In seinem fiebrigen Delirium fühlte sich Baptista bedroht. Mal schien im schwarzen Basalt der Kopf des toten Francisco eingemeißelt. Dann heulte der Wind von draußen lautes Wehklagen herein. Von Panik wurde er schließlich ergriffen, als Pão ein riesiges Messer aus dem Holzblock nahm. Schreien konnte Baptista dennoch nicht. Seine Stimme versagte ihren Dienst. Pão legte einige getrocknete Kräuter und andere merkwürdige Dinge auf den großen alten Holztisch in der Mitte des Raums und zerkleinerte alles sorgfältig. Anschließend zerstieß er mit einem Mörser alles zu einem gräulichen Pulver. Er kochte Wasser auf und rührte das Pulver hinein. Diesen Sud bot er dann Baptista an. Angeekelt vom Geruch drehte der sich weg.

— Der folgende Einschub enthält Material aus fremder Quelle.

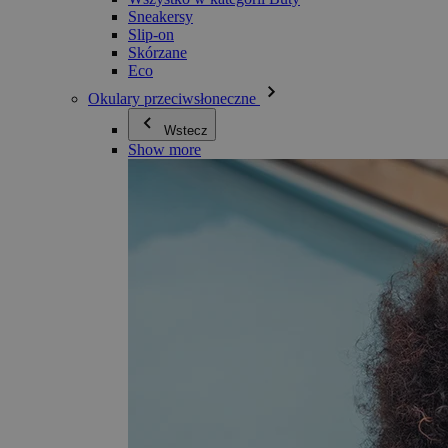
Sneakersy
Slip-on
Skórzane
Eco
Okulary przeciwsłoneczne
Wstecz
Show more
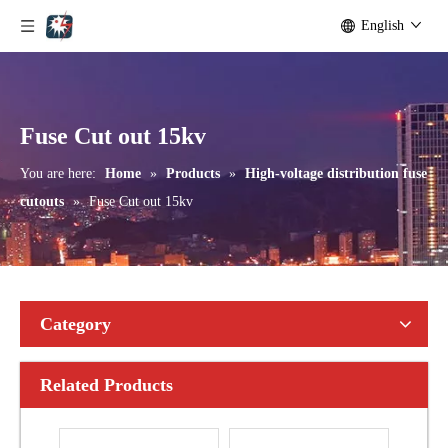
English
Outdoor Single Pole Fused Recloser by-Pass Switches 24kv
Outdoor Single Pole Fused Recloser by-Pass Switches 33kv
Fuse Cut out 15kv
You are here:
Home
»
Products
»
High-voltage distribution fuse
cutouts
»
Fuse Cut out 15kv
Category
Related Products
Polymer Fuse Cutout, Drop out Fuses 15 Kv 100A
Polymer Fuse Cutout, Drop out Fuses 15 Kv 200A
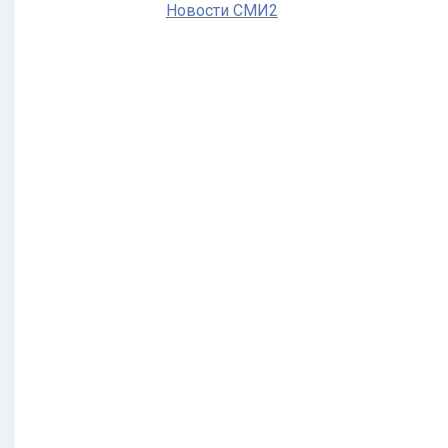
Новости СМИ2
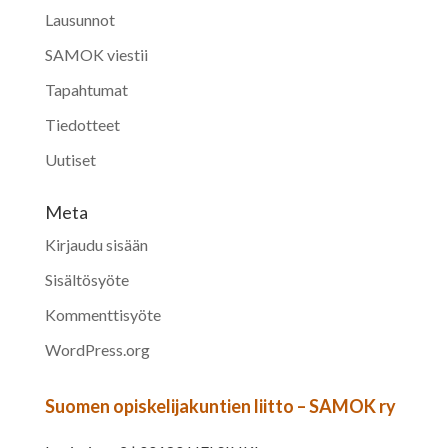
Lausunnot
SAMOK viestii
Tapahtumat
Tiedotteet
Uutiset
Meta
Kirjaudu sisään
Sisältösyöte
Kommenttisyöte
WordPress.org
Suomen opiskelijakuntien liitto – SAMOK ry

Schließlich überwand er sich jedoch und trank den übelriechenden Tee, der – einmal im Rachen – jedoch ein großes Wohlgefühl verbreitete. Schnell dämmerte er weg.

Baptista wachte vom Gewisper zweier Stimmen auf. Delgado und Pão Amaral unterhielten sich leise. Er versuchte zu verstehen, was sie sagten, aber er war zu schwach. Dennoch konnte er erkennen, dass die Gesichter etwas Düsteres an sich hatten. Er hörte mehrfach den Namen von Francisco. Wieder sank er unter die Oberfläche des Bewusstseins.